*TO-DO ITEM*. Take the data below and write it out exactly, except for the pictures.

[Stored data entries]
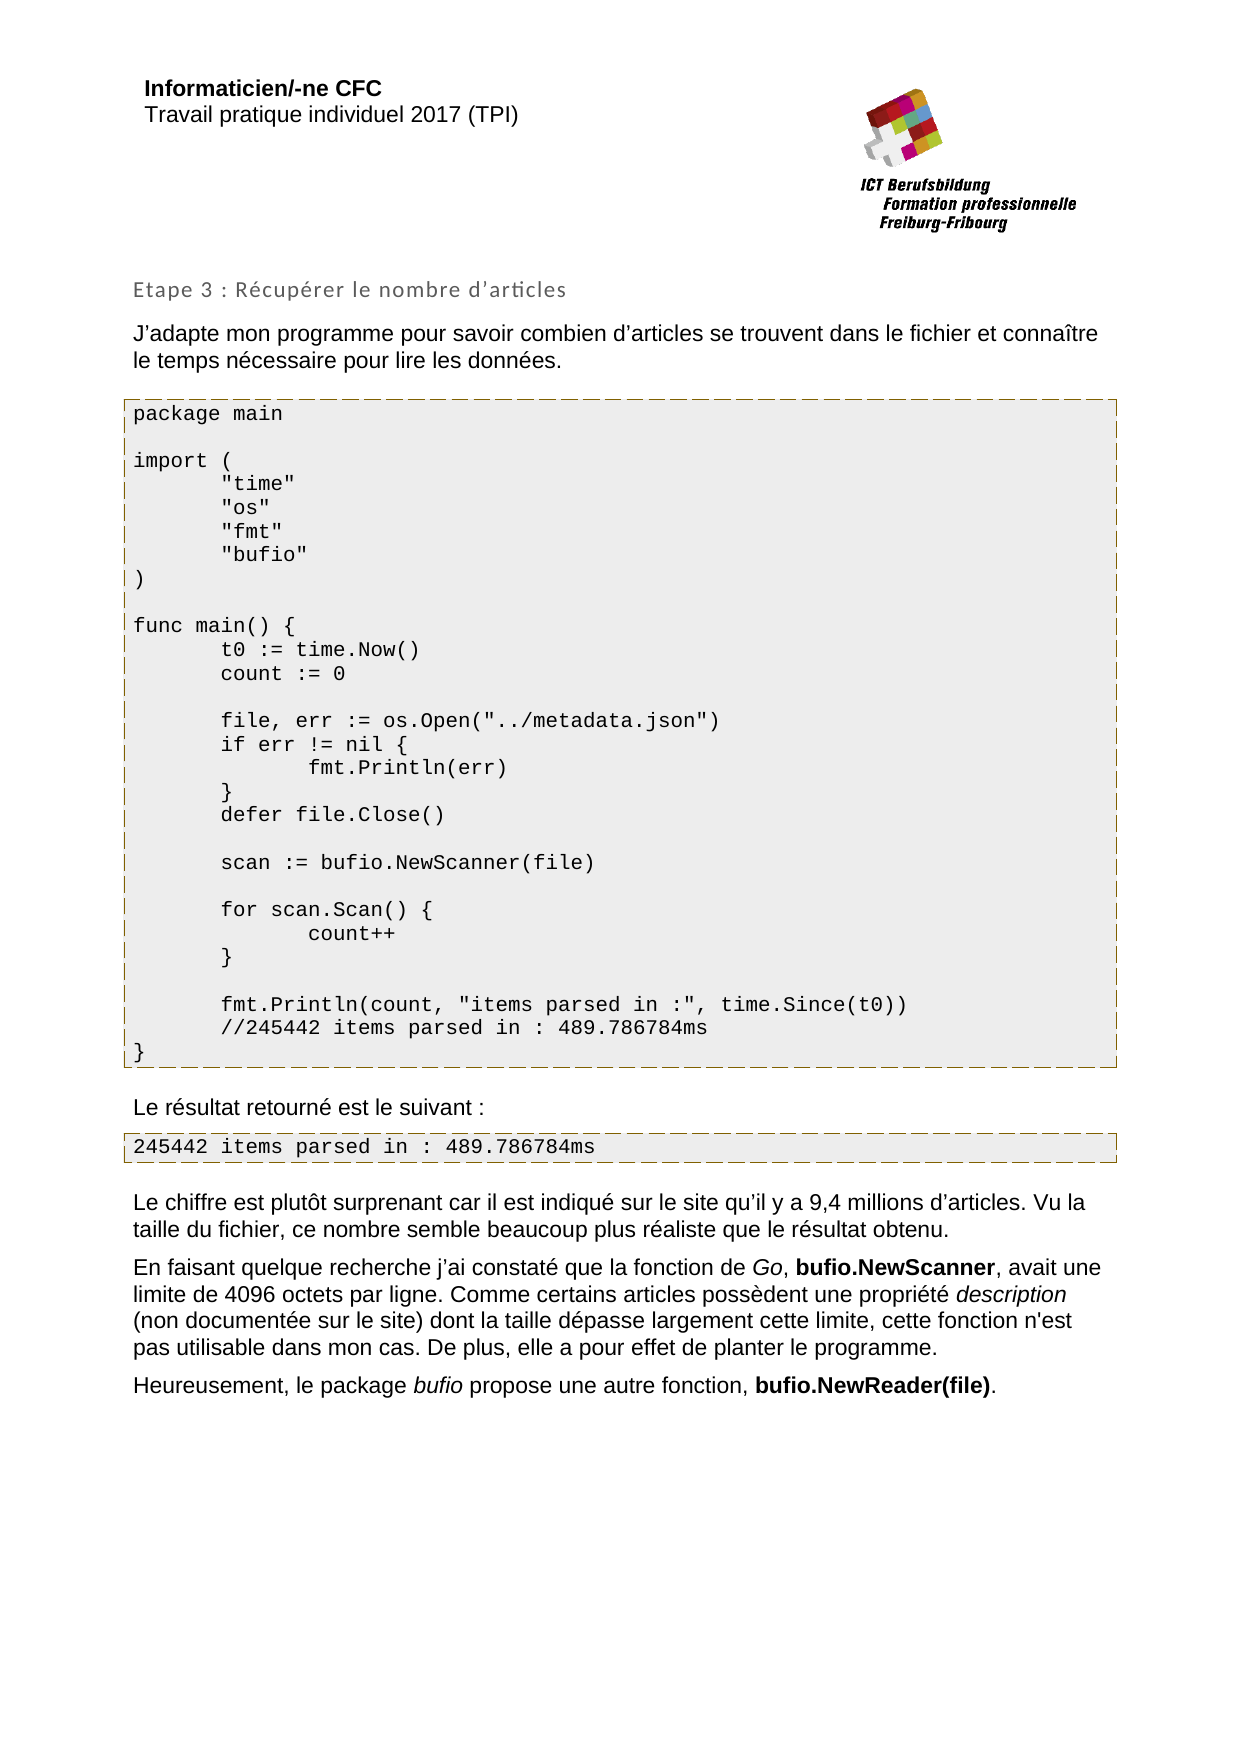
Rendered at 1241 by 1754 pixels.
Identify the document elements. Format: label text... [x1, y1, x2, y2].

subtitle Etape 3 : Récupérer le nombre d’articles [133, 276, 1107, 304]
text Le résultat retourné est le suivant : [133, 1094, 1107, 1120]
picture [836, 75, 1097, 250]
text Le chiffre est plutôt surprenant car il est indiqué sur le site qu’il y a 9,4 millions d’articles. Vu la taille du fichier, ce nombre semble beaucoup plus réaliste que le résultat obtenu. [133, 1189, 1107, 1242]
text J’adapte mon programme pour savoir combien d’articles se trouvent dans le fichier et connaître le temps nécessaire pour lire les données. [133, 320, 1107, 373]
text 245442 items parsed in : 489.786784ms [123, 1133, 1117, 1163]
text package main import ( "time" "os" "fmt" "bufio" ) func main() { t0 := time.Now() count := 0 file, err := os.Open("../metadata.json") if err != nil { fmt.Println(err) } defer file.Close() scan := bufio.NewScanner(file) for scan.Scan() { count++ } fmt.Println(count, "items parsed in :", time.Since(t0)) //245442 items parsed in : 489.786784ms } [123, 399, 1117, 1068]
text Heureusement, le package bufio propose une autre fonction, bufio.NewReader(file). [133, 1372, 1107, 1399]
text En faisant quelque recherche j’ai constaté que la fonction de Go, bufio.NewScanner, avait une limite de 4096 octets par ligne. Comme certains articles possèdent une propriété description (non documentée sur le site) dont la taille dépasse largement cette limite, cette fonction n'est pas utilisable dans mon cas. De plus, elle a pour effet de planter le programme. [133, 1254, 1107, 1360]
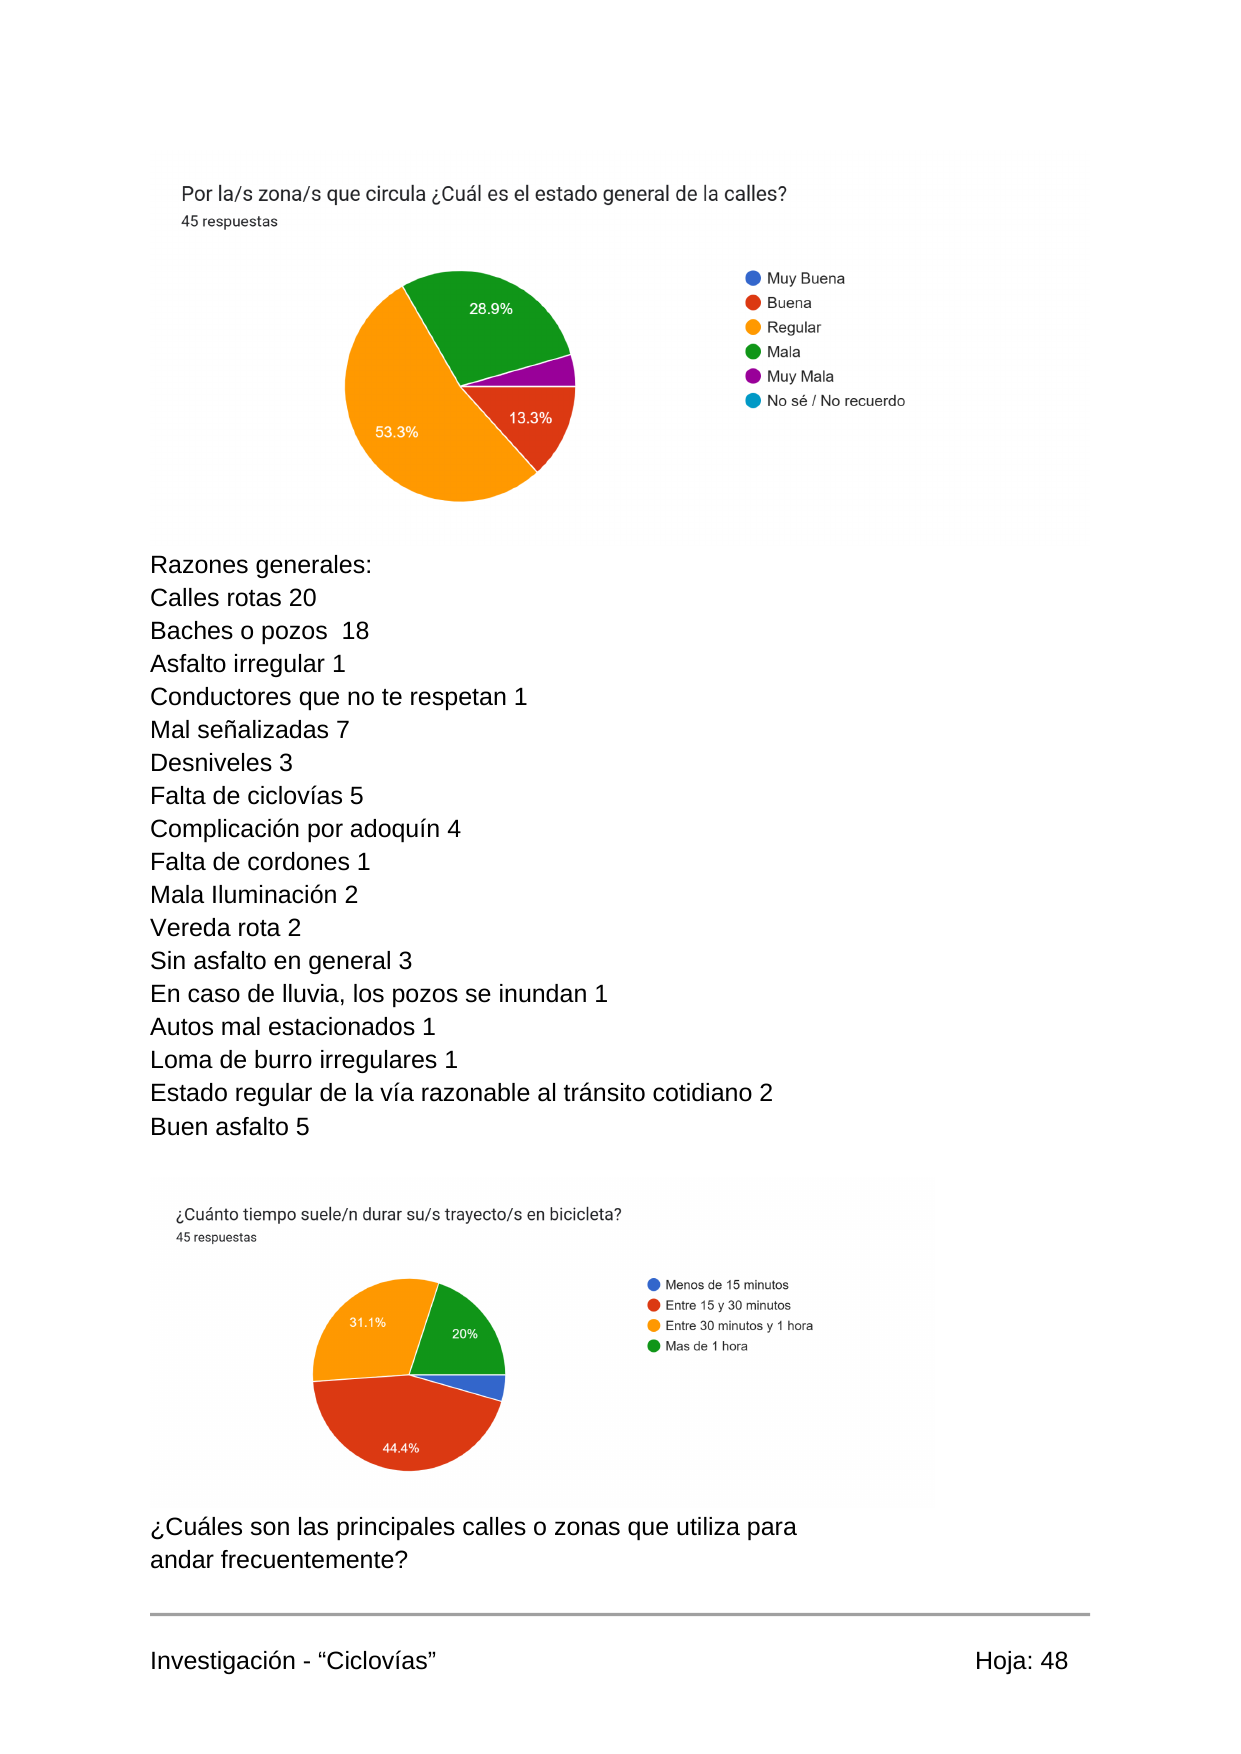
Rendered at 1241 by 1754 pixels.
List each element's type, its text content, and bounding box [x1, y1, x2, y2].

*EXERCISE RESPONSE*.
Rendered at 1241 by 1754 pixels.
Identify the document elements. Format: label text... [x1, y1, x2, y2].

subtitle Etape 3 : Récupérer le nombre d’articles [133, 276, 1107, 304]
text Le résultat retourné est le suivant : [133, 1094, 1107, 1120]
picture [836, 75, 1097, 250]
text Le chiffre est plutôt surprenant car il est indiqué sur le site qu’il y a 9,4 millions d’articles. Vu la taille du fichier, ce nombre semble beaucoup plus réaliste que le résultat obtenu. [133, 1189, 1107, 1242]
text J’adapte mon programme pour savoir combien d’articles se trouvent dans le fichier et connaître le temps nécessaire pour lire les données. [133, 320, 1107, 373]
text 245442 items parsed in : 489.786784ms [123, 1133, 1117, 1163]
text package main import ( "time" "os" "fmt" "bufio" ) func main() { t0 := time.Now() count := 0 file, err := os.Open("../metadata.json") if err != nil { fmt.Println(err) } defer file.Close() scan := bufio.NewScanner(file) for scan.Scan() { count++ } fmt.Println(count, "items parsed in :", time.Since(t0)) //245442 items parsed in : 489.786784ms } [123, 399, 1117, 1068]
text Heureusement, le package bufio propose une autre fonction, bufio.NewReader(file). [133, 1372, 1107, 1399]
text En faisant quelque recherche j’ai constaté que la fonction de Go, bufio.NewScanner, avait une limite de 4096 octets par ligne. Comme certains articles possèdent une propriété description (non documentée sur le site) dont la taille dépasse largement cette limite, cette fonction n'est pas utilisable dans mon cas. De plus, elle a pour effet de planter le programme. [133, 1254, 1107, 1360]
Rendered at 1241 by 1754 pixels.
List each element's type, its text content, and bounding box [x1, y1, x2, y2].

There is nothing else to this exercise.